▸ **TASK TO COMPLETE**:
Where does the string "alojamiento" occur in the entries below? Copy every line where it does.

[[ MATERIALS PROVIDED, beginning ]]

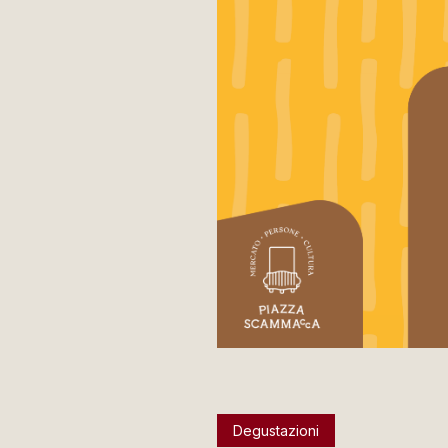
Degustazioni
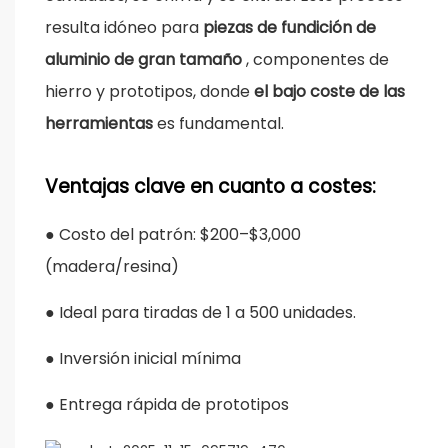
resulta idóneo para
piezas de fundición de
aluminio de gran tamaño
, componentes de
hierro y prototipos, donde
el bajo coste de las
herramientas
es fundamental.
Ventajas clave en cuanto a costes:
●
Costo del patrón: $200–$3,000
(madera/resina)
●
Ideal para tiradas de 1 a 500 unidades.
●
Inversión inicial mínima
●
Entrega rápida de prototipos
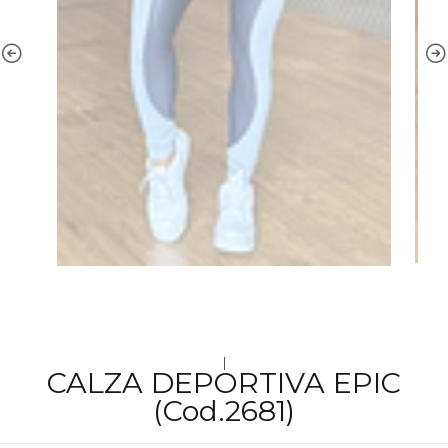
|
CALZA DEPORTIVA EPIC
(Cod.2681)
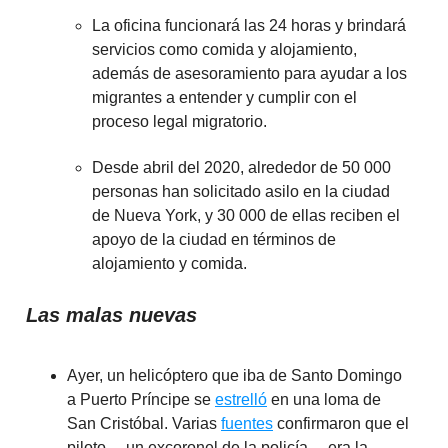
La oficina funcionará las 24 horas y brindará
servicios como comida y alojamiento,
además de asesoramiento para ayudar a los
migrantes a entender y cumplir con el
proceso legal migratorio.
Desde abril del 2020, alrededor de 50 000
personas han solicitado asilo en la ciudad
de Nueva York, y 30 000 de ellas reciben el
apoyo de la ciudad en términos de
alojamiento y comida.
Las malas nuevas
Ayer, un helicóptero que iba de Santo Domingo
a Puerto Príncipe se
estrelló
en una loma de
San Cristóbal. Varias
fuentes
confirmaron que el
piloto —un excoronel de la policía— era la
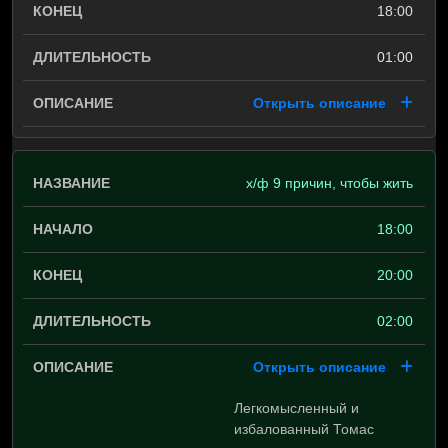
18:00
01:00
Открыть описание
х/ф 9 причин, чтобы жить
18:00
20:00
02:00
Открыть описание
Легкомысленный и
избалованный Томас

[[ MATERIALS PROVIDED, end ]]

▸ **FINISHED TASK**:
servicios como comida y alojamiento,
alojamiento y comida.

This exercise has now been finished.